__Assignment__: Skip the pictures. Give all the data again exactly.

__Raw data__:
********************

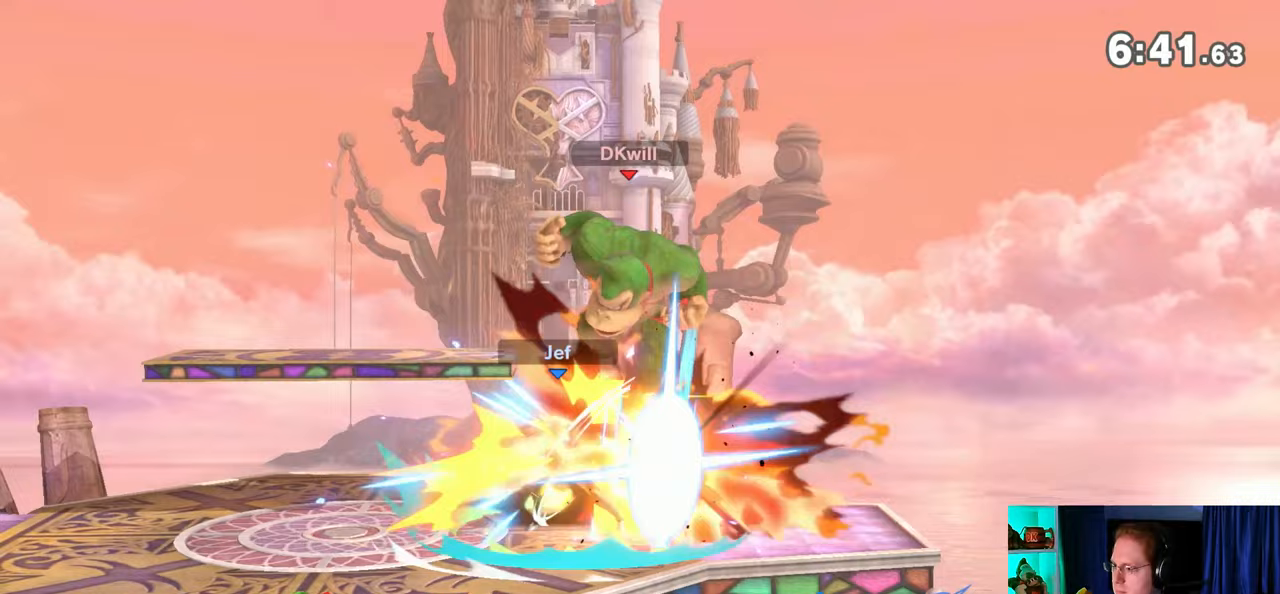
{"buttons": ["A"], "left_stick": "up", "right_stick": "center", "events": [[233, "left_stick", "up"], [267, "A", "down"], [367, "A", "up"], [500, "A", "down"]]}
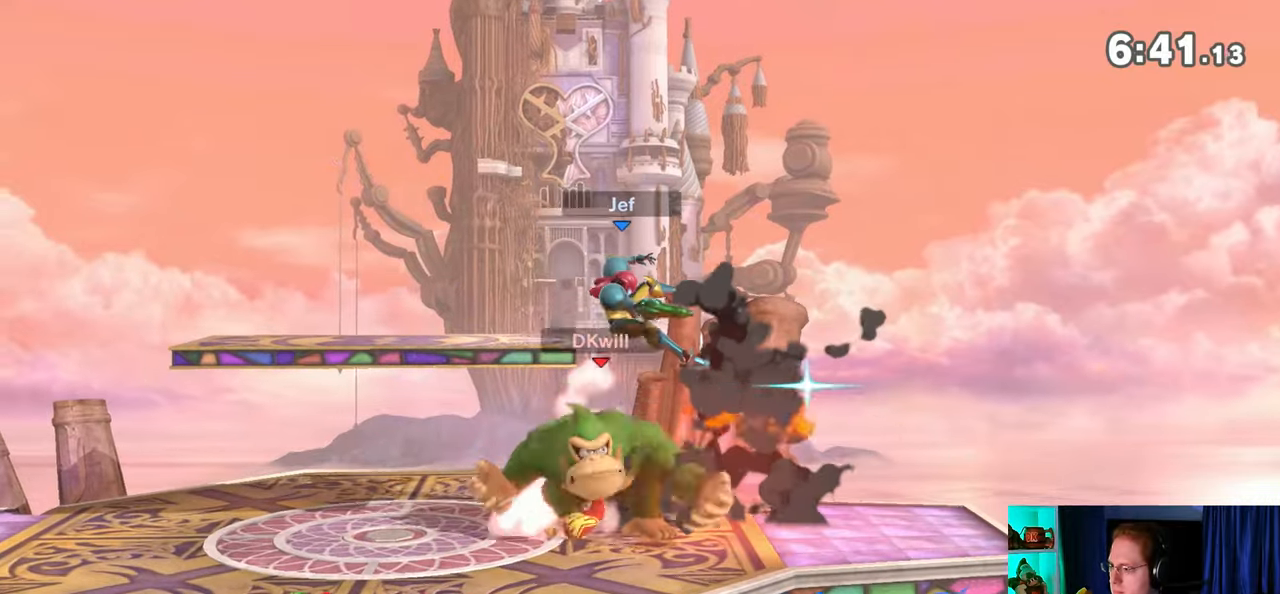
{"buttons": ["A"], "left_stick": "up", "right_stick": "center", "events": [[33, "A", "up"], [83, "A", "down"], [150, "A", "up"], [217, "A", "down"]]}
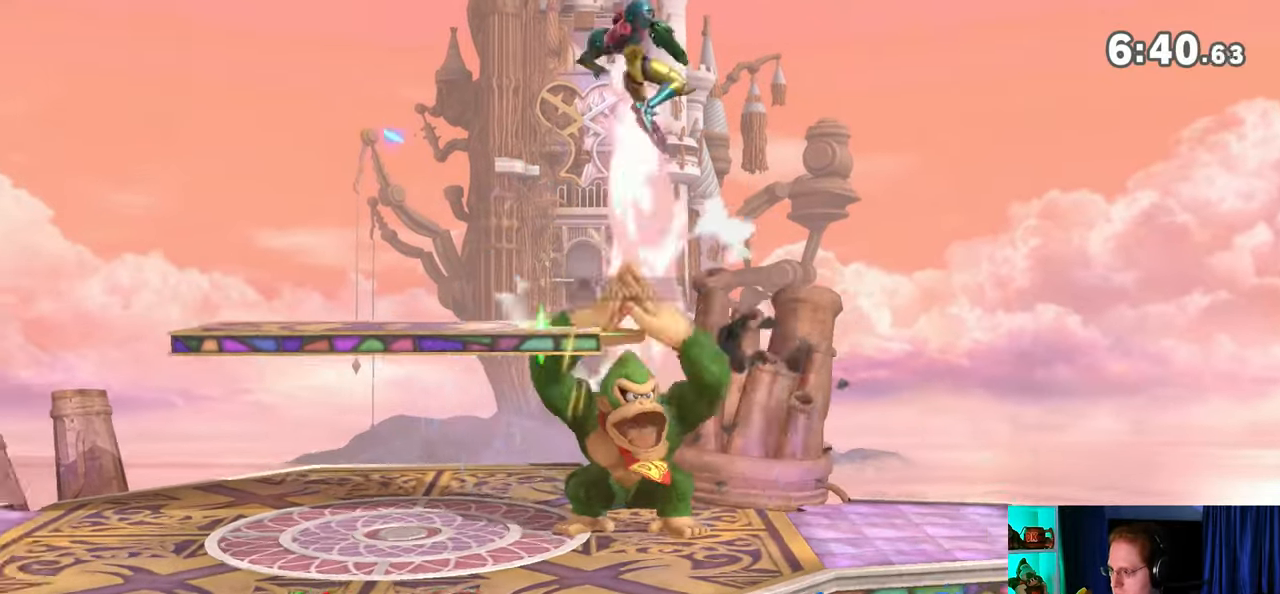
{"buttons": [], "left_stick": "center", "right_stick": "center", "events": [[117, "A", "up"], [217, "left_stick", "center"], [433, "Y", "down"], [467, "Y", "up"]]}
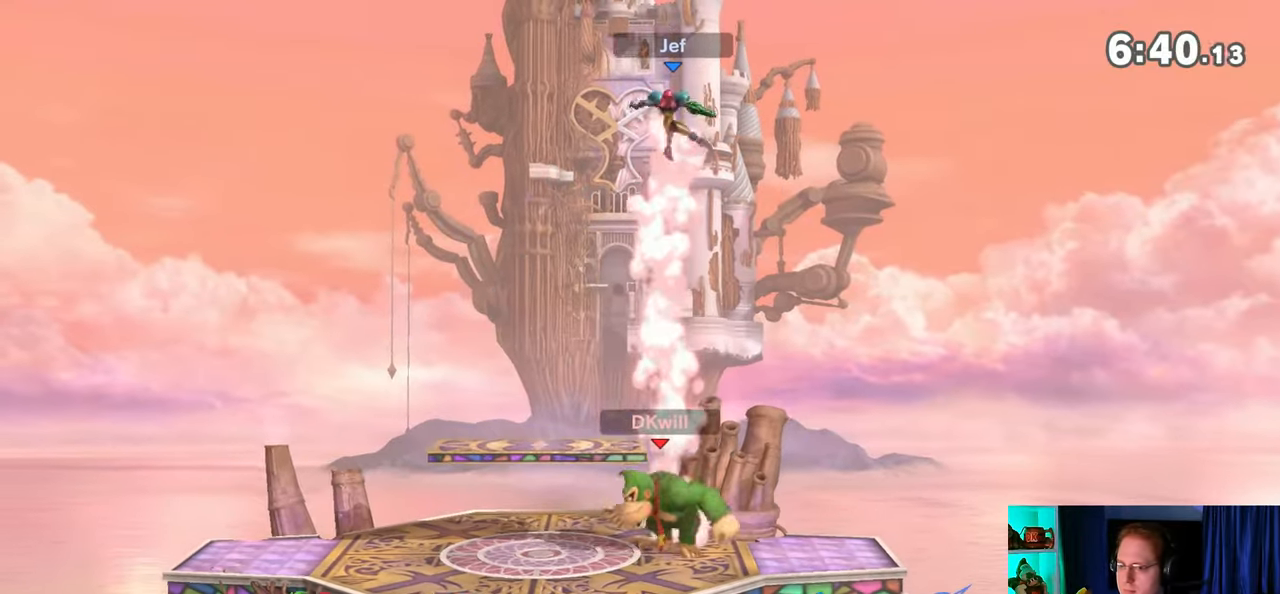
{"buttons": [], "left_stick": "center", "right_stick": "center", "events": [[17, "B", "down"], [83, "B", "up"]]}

********************

__Task output__:
{"buttons": ["A"], "left_stick": "up", "right_stick": "center", "events": [[233, "left_stick", "up"], [267, "A", "down"], [367, "A", "up"], [500, "A", "down"]]}
{"buttons": ["A"], "left_stick": "up", "right_stick": "center", "events": [[33, "A", "up"], [83, "A", "down"], [150, "A", "up"], [217, "A", "down"]]}
{"buttons": [], "left_stick": "center", "right_stick": "center", "events": [[117, "A", "up"], [217, "left_stick", "center"], [433, "Y", "down"], [467, "Y", "up"]]}
{"buttons": [], "left_stick": "center", "right_stick": "center", "events": [[17, "B", "down"], [83, "B", "up"]]}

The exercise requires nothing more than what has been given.